In conclusione, le preoccupazioni di Pechino, e dunque le sue proteste, sembrano essere rivolte più che altro alla svolta, in senso maggiormente operativo, della presenza statunitense nell’area in sé per sé. Tali preoccupazioni sono dovute a due ordini di motivi: da una parte alle capacità del THAAD di penetrare una piccola, ma importante, percentuale del suo territorio, dall’altro al possibile futuro miglioramento delle relazioni militari tra Sud Corea e Giappone, suggellato dagli Stati Uniti. Infatti, questa stretta, già preoccupante di per sé agl’occhi di Pechino, segnala inoltre l’inizio di una politica più spigolosa nei confronti del programma nucleare nord coreano da parte della nuova Amministrazione americana e dei suoi alleati regionali. Una dichiarazione, questa, che pone Pechino nella condizione di dover prendere una scelta più netta in merito alla politica estera da portare avanti nei confronti di Pyongyang al fine di salvaguardare i propri interessi strategici. Se infatti fino ad oggi la Cina si è destreggiata tra sanzioni firmate, ma non implementate, così mantenendo una politica opaca nei confronti del programma nucleare nordcoreano, alla luce dei recenti avvenimenti e delle ultime dichiarazioni del Presidente Trump, le sue intenzioni dovranno essere più chiare e ne dovrà rendere conto alla comunità internazionale.

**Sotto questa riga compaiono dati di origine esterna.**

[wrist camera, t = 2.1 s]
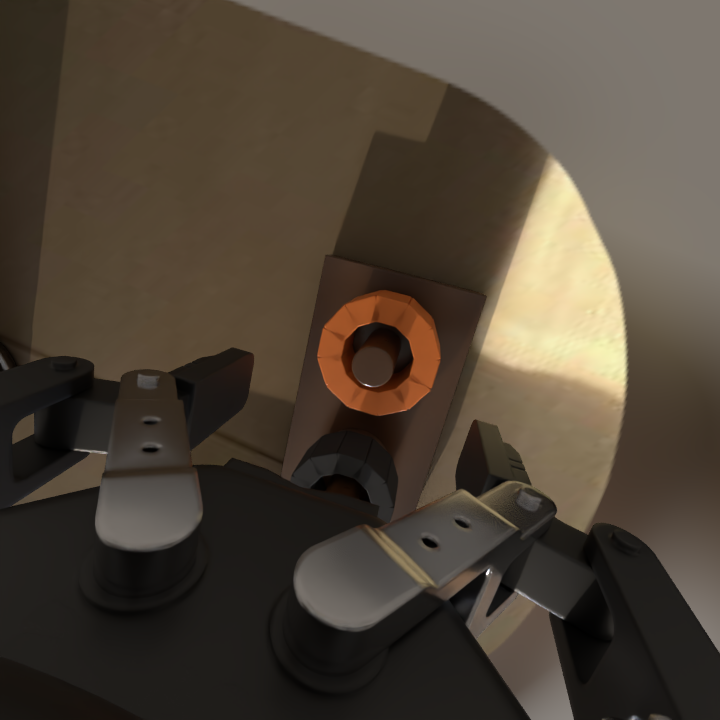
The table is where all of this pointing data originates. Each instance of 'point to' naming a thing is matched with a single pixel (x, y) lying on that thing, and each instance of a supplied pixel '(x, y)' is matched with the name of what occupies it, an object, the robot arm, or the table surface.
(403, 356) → the tape rack
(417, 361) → the orange tape
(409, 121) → the table surface
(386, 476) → the black tape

[1] La Corea del Nord ha accelerato lo sviluppo delle armi nucleari effettuando 3 test nucleari dal 2013 ad oggi. Il programma nucleare nordcoreano è andato di pari passo con lo sviluppo del relativo programma missilistico, il quale ha visto il suo ultimo test, fallito, proprio lo scorso 16 aprile. Ad oggi, Kim Jong-Un dispone, dunque, della tecnologia balistica a medio e corto raggio e ha dischiarato di esser pronto a testare la tecnologia di raggio intermedio.

[2] Una strategia di deterrence by denial consiste nello scoraggiare il proprio nemico ad attaccare, persuadendolo del fatto che ogni suo sforzo verrebbe vanificato dalle contromisure intraprese (debitamente comunicate).

[3] La tecnologia hit-to-kill è caratteristica dei sistemi Kinetic Kill, ossia di quei sistemi che sfruttano l‘energia cinetica dell’impatto con l’obbiettivo per la neutralizzazione dello stesso.

[4] Il dibattito è aperto a Seul in merito l’acquisto di un THAAD da posizionare a copertura del restante terzo di territorio, per proteggerlo appunto da eventuali attacchi lanciati via mare.